Monday, April 24, 2006

Wonderland

Best of the Web has excellent analysis today pointing out the egregious state of the media penetration of the government. For example, The AP reports:
A law enforcement official confirmed there was a criminal investigation under way and said the CIA officer had provided information that contributed to a Washington Post story last year saying there were secret U.S. prisons in Eastern Europe. The law enforcement official spoke only on condition of anonymity, citing the sensitivity of the matter. . . .

On Friday, another government official, also speaking on condition of anonymity because of the sensitivity of the information, said the fired officer had failed a polygraph test.
What should one do with "sensitive information?" Why leak it to the press on condition of anonymity!

When the press speaks of its adversary relationship with government, it isn't kidding. It uses the tactics of intelligence operations to undermine its enemy, with a huge "leak network" of government officials who seem to be as jaded and careless about their responsibilities as Aldrich Ames or Robert Hanssen.

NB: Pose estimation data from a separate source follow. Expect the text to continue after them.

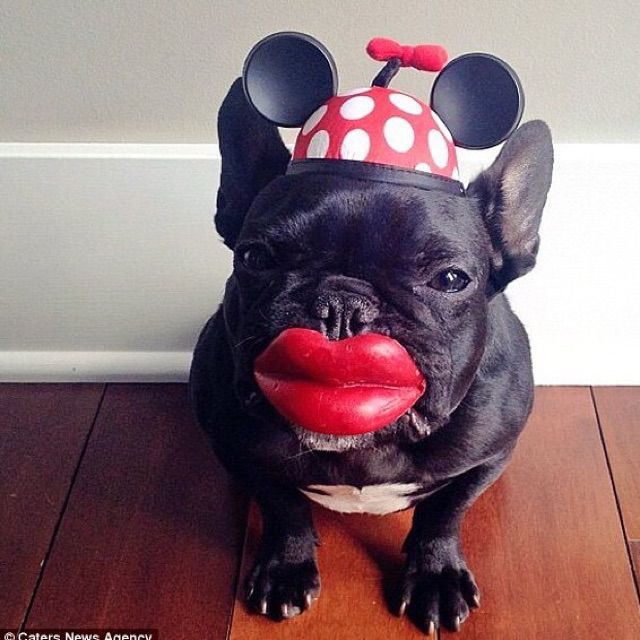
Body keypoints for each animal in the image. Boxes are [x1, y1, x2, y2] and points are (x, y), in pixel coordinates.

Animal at [189, 72, 553, 633]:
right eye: (255, 257)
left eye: (450, 279)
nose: (342, 303)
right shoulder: (236, 445)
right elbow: (282, 507)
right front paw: (286, 569)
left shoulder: (487, 457)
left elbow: (444, 514)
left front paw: (435, 577)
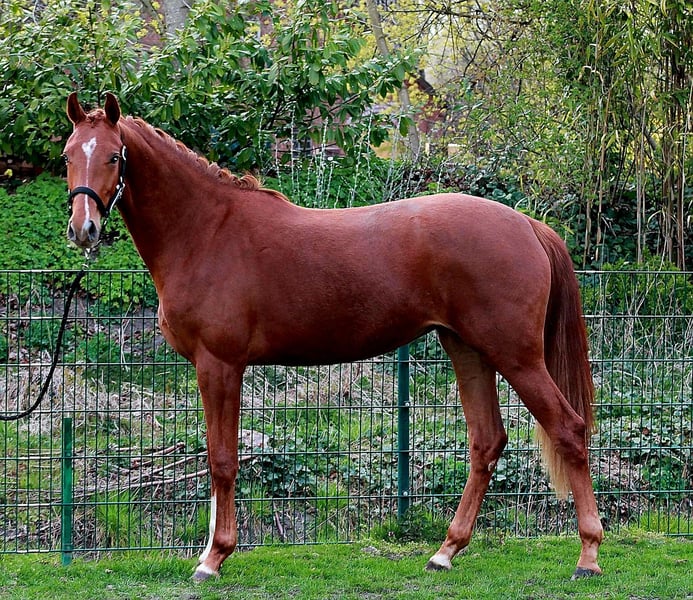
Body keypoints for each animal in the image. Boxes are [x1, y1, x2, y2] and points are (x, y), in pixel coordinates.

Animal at [63, 92, 603, 581]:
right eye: (69, 154)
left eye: (113, 156)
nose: (83, 229)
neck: (207, 231)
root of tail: (528, 225)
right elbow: (219, 458)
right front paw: (208, 552)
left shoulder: (219, 364)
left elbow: (222, 460)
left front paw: (213, 558)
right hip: (468, 349)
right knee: (487, 442)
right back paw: (445, 552)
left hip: (517, 356)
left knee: (569, 430)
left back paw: (588, 555)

What makes it "sensitive" anyway? "Sensitive" is the euphemism for "Secret." There no longer seems to be a concept of necessary secrecy, or confidentiality. If the release of some information would hurt the country or individuals, who cares, as long as it hurts the current administration? If nobody in Washington can be trusted anymore, we no longer have a democracy.

Michael Medved's first hour this afternoon is about the concept of good vs. evil. It's shocking how many people have adopted the postmodern view that everybody has his own truth, and that one person's good may be another's evil. Not only that, but it is now considered evil to call someone else "evil," and people say so without the slightest sense of irony. They demand peace but their emotions are not peaceful. They're full of hatred, anger and bitterness.

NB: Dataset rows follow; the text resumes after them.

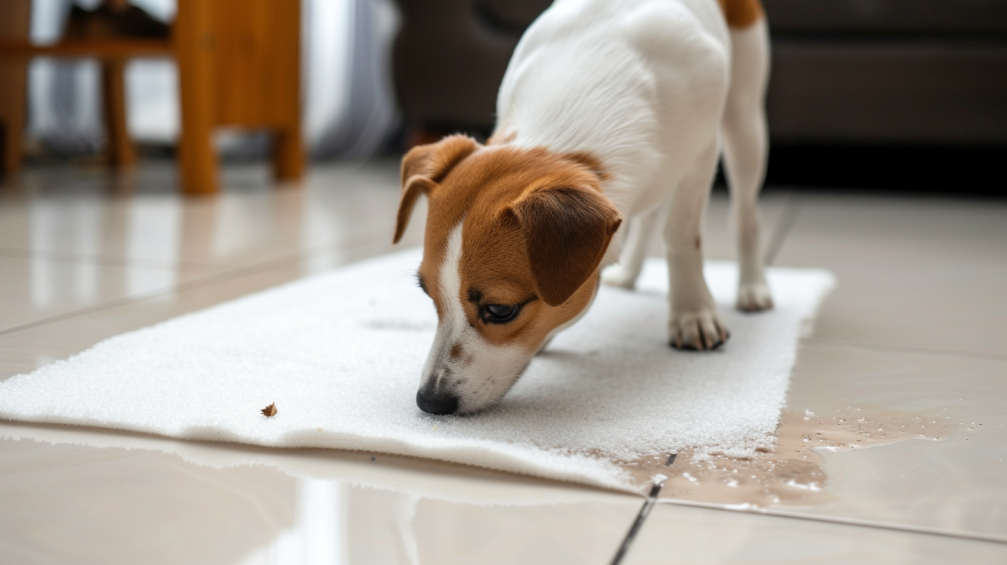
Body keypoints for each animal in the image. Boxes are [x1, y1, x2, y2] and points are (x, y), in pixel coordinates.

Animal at [390, 0, 769, 414]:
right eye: (430, 295)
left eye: (501, 310)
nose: (430, 401)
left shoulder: (702, 153)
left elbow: (682, 237)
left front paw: (692, 311)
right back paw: (629, 275)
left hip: (744, 120)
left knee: (745, 214)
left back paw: (753, 287)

As Daniel Henniger has written,
Conservatives do believe in evil, and liberals either no longer do or they don't wish to allow the idea of evil to be explicit in our politics. I would guess that . . . most of the people working on John Kerry's campaign . . . would never ask Mr. Kerry to say in public that the beheadings are "evil." Or if he did, it would be merely as a tactical concession for the moment to the "moral vocabulary" of the world inhabited by the sort of people who support George Bush.

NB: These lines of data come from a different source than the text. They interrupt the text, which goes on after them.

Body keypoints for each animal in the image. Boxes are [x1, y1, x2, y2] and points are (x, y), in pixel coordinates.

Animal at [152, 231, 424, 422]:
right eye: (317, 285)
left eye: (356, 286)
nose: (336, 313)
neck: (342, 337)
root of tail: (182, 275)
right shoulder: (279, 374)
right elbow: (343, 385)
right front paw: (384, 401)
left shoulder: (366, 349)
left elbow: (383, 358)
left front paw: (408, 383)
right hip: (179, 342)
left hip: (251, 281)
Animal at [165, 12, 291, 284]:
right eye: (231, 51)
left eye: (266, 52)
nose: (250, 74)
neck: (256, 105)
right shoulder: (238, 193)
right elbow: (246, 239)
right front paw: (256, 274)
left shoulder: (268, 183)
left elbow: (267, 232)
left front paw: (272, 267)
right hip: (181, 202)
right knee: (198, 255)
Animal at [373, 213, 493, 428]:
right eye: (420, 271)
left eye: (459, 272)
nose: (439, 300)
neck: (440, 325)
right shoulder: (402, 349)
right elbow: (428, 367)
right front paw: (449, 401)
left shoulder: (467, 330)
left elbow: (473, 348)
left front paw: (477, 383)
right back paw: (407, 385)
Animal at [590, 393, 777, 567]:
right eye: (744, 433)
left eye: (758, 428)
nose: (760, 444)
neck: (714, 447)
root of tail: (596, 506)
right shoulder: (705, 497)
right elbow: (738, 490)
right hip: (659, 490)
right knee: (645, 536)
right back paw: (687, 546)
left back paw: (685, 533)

Consider the words of John Kerry:
Thirty-five years later, in another war gone off course, I see history repeating itself. It is both a right and an obligation for Americans today to disagree with a president who is wrong, a policy that is wrong, and a course in Iraq that weakens the nation. Again, we must refuse to sit quietly and watch our troops sacrificed for a policy that isn't working while Americans who dissent and ask tough questions are branded unpatriotic.

Just as it was in 1971, it is again right to make clear that the best way to support the troops is to oppose a course that squanders their lives, dishonors their sacrifice, and disserves the American people and our principles.
It seems that Mr. Kerry has a sense of wrong and right, but it seems to be based on a political model rather than one of morality.